━━━ Data to process

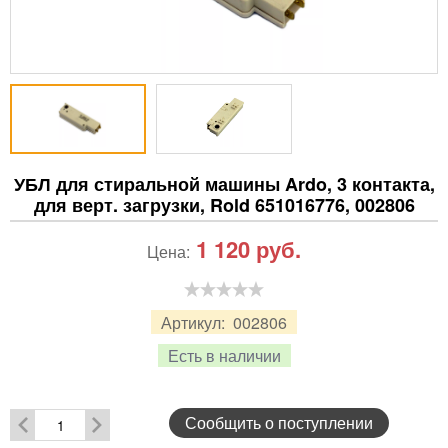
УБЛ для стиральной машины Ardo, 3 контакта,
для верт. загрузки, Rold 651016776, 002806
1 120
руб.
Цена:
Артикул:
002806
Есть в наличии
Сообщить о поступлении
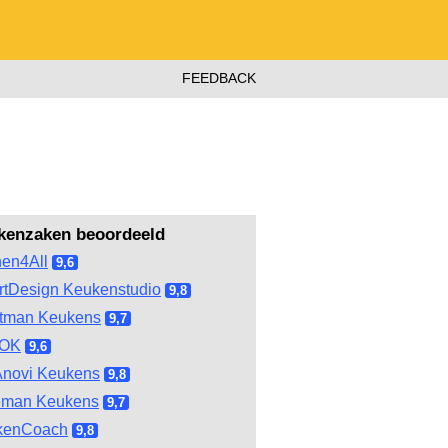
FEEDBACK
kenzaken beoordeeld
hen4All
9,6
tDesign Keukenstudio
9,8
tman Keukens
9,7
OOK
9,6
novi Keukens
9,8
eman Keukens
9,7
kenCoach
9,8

━━━━━━

> **What is needed**: Rewrite the lines of every entry above, leaving out the pictures, and replace "Есть в наличии" with "Нет в наличии". Keep everything else the same.

> **Answer space**:
УБЛ для стиральной машины Ardo, 3 контакта,
для верт. загрузки, Rold 651016776, 002806
1 120
руб.
Цена:
Артикул:
002806
Нет в наличии
Сообщить о поступлении
FEEDBACK
kenzaken beoordeeld
hen4All
9,6
tDesign Keukenstudio
9,8
tman Keukens
9,7
OOK
9,6
novi Keukens
9,8
eman Keukens
9,7
kenCoach
9,8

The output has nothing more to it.